[Given data]

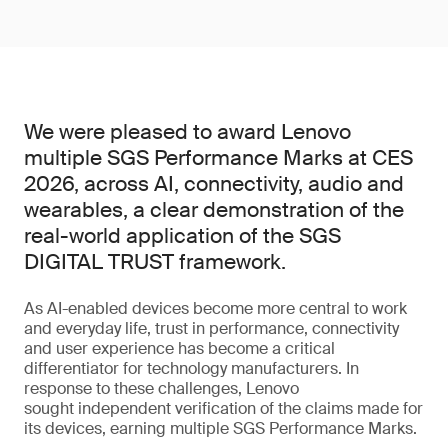
We were pleased to award Lenovo
multiple SGS Performance Marks at CES
2026, across AI, connectivity, audio and
wearables, a clear demonstration of the
real-world application of the SGS
DIGITAL TRUST framework.
As AI-enabled devices become more central to work
and everyday life, trust in performance, connectivity
and user experience has become a critical
differentiator for technology manufacturers. In
response to these challenges, Lenovo
sought independent verification of the claims made for
its devices, earning multiple SGS Performance Marks.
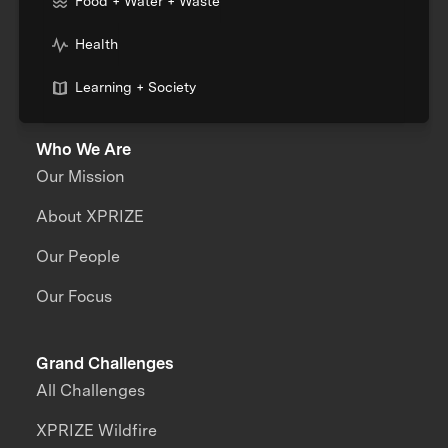
Food + Water + Waste
Health
Learning + Society
Who We Are
Our Mission
About XPRIZE
Our People
Our Focus
Grand Challenges
All Challenges
XPRIZE Wildfire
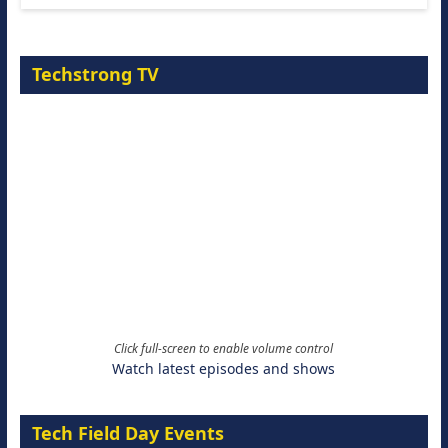
Techstrong TV
Click full-screen to enable volume control
Watch latest episodes and shows
Tech Field Day Events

[/Given data]

§ Your task
Transcribe the records above exactly, leaving out every picture.

§ Reply to the exercise
We were pleased to award Lenovo
multiple SGS Performance Marks at CES
2026, across AI, connectivity, audio and
wearables, a clear demonstration of the
real-world application of the SGS
DIGITAL TRUST framework.
As AI-enabled devices become more central to work
and everyday life, trust in performance, connectivity
and user experience has become a critical
differentiator for technology manufacturers. In
response to these challenges, Lenovo
sought independent verification of the claims made for
its devices, earning multiple SGS Performance Marks.
Food + Water + Waste
Health
Learning + Society
Who We Are
Our Mission
About XPRIZE
Our People
Our Focus
Grand Challenges
All Challenges
XPRIZE Wildfire
Techstrong TV
Click full-screen to enable volume control
Watch latest episodes and shows
Tech Field Day Events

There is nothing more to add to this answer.